Security & Compliance
Ensuring the security of your Keycloak instances and PostgreSQL cluster is paramount. Basic security measures necessitate network configurations that prevent unauthorized access, adding both time and cost to the setup. This may include the use of Internet and NAT gateways along with proper routing to manage traffic securely, potentially adding additional costs. Here is a revised diagram:
To ensure your cluster’s secure communication, you’ll need to establish internet and NAT gateways, alongside configuring routing tables for optimal traffic flow. Simplifying for this discussion, we’ll allocate one instance for each function at $80 each, totaling an additional $160 per month.
This scenario doesn’t yet factor in a firewall setup. It’s a straightforward case, but even this simple setup demands careful planning and testing to ensure security.
Adhering to minimum security best practices might lead to compliance audits like SOC, ISO, or GDPR requirements.
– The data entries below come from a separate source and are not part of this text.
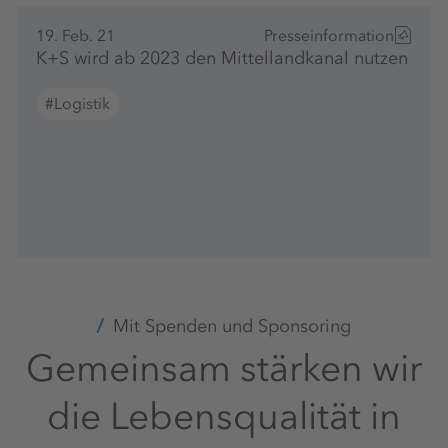
19. Feb. 21
Presseinformation
K+S wird ab 2023 den Mittellandkanal nutzen
#Logistik
Mit Spenden und Sponsoring
Gemeinsam stärken wir
die Lebensqualität in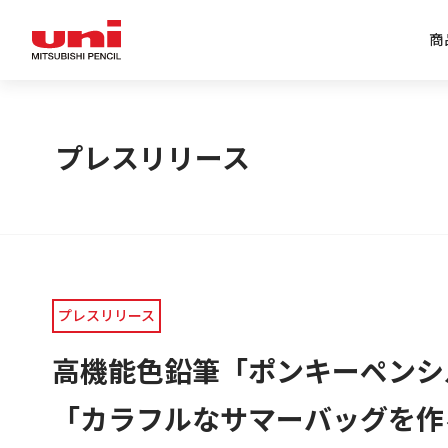
商
企業情報トップ
商品情報トップ
特集トップ
IR情報トップ
プレスリリース
プレスリリース
高機能色鉛筆「ポンキーペンシ
「カラフルなサマーバッグを作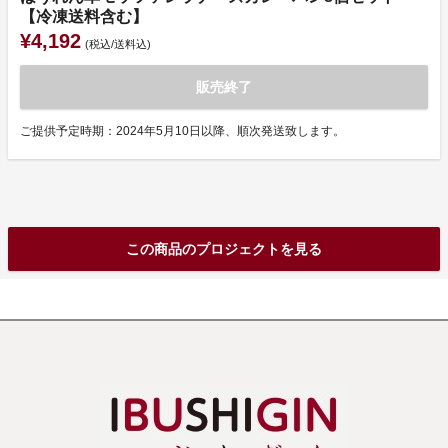
【冷凍送料含む】
¥4,192
(税込/送料込)
販売終了
ご提供予定時期：2024年5月10日以降、順次発送致します。
この商品のプロジェクトを見る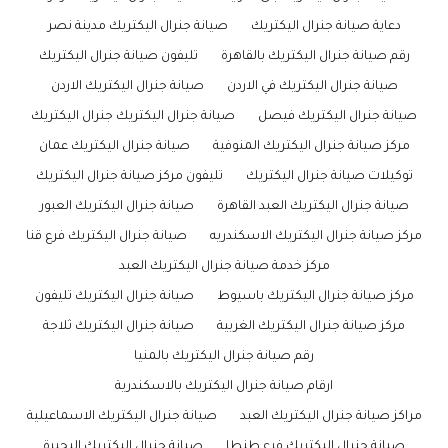
دعاية صيانة جنرال اليكتريك
صيانة جنرال اليكتريك مدينة نصر
رقم صيانة جنرال اليكتريك بالقاهرة
تليفون صيانة جنرال اليكتريك
صيانة جنرال اليكتريك في الاردن
صيانة جنرال اليكتريك الاردن
صيانة جنرال اليكتريك فيصل
صيانة جنرال اليكتريك جنرال اليكتريك
مركز صيانة جنرال اليكتريك المنوفية
صيانة جنرال اليكتريك عمان
توكيلات صيانة جنرال اليكتريك
تليفون مركز صيانة جنرال اليكتريك
صيانة جنرال اليكتريك العبد القاهرة
صيانة جنرال اليكتريك العبور
مركز صيانة جنرال اليكتريك الاسكندريه
صيانة جنرال اليكتريك فرع قنا
مركز خدمة صيانة جنرال اليكتريك العبد
مركز صيانة جنرال اليكتريك باسيوط
صيانة جنرال اليكتريك تليفون
مركز صيانة جنرال اليكتريك الغربية
صيانة جنرال اليكتريك ثلاجة
رقم صيانة جنرال اليكتريك بالمنيا
ارقام صيانة جنرال اليكتريك بالاسكندرية
مراكز صيانة جنرال اليكتريك العبد
صيانة جنرال اليكتريك الاسماعيلية
صيانة جنرال اليكتريك فرع طنطا
صيانة جنرال اليكتريك البحيرة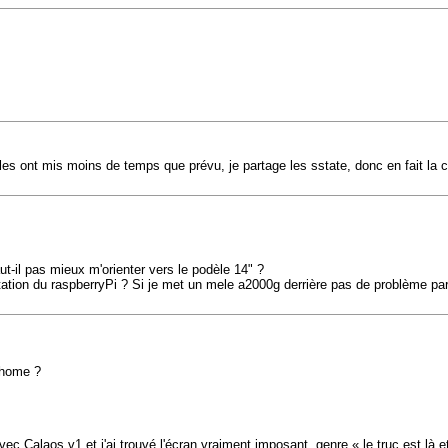
les ont mis moins de temps que prévu, je partage les sstate, donc en fait la co
ut-il pas mieux m'orienter vers le podèle 14" ?
itation du raspberryPi ? Si je met un mele a2000g derrière pas de problème part
s-home ?
avec Calaos v1 et j'ai trouvé l'écran vraiment imposant, genre « le truc est là 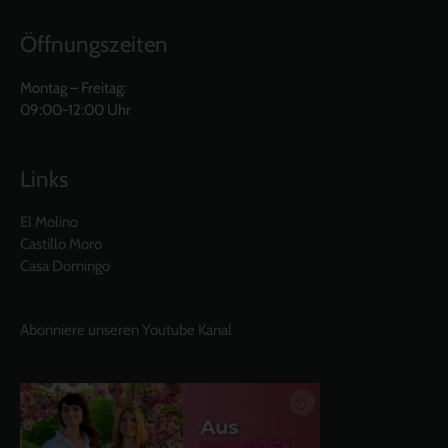
Öffnungszeiten
Montag – Freitag:
09:00-12:00 Uhr
Links
El Molino
Castillo Moro
Casa Domingo
Abonniere unseren Youtube Kanal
The costs for these can be significant, potentially adding $100,000 in fees, though we’ll omit these from our basic calculations due to their variability.
Operation
With your cluster up and running, operational challenges can arise, such as:
- One instance runs out of memory
- One instance goes down due to hardware malfunction
- One instance was in a degraded state and the provider needed to restart it
- Your TLS certificate expired and you didn’t notice
- There is a new CVE that is now exposed and targets all PostgreSQL 15 which you are using
- etc.
These are just a few examples. Any infrastructure engineer will tell you that maintaining a system’s uptime is an ongoing task with a never-empty to-do list. Here is a comment from an IAM engineer complaining about maintaining the infra for an open source IAM solution.
I have zero experience with Keycloak, but if you don’t have the resources to manage it, don’t implement an open source IAM solution. You’re just asking for trouble.
I am a dedicated IAM engineer using a major cloud solution and it is absolutely a full time job.
I would just bite the bullet and use Azure/Okta/Ping/ForgeRock unless you are really strapped for cash or have unique data security concerns.
The_Security_Ninja
For operational maintenance, let’s assume an optimistic scenario where your cluster needs just three hours of upkeep per week. Assuming you have an entry-level engineer skilled in OS, database management, networking, and more, at a cost of $30/hour, this would equate to an additional $360 per month.
This budget should suffice for routine maintenance and support as needed, bringing us to a total monthly cost a minimum of $1250/month for hosting a Keycloak cluster capable of managing thousands of users.
Does this seem an affordable or costly venture for handling such a significant user base with a high-availability cluster? How much do you really think you would pay?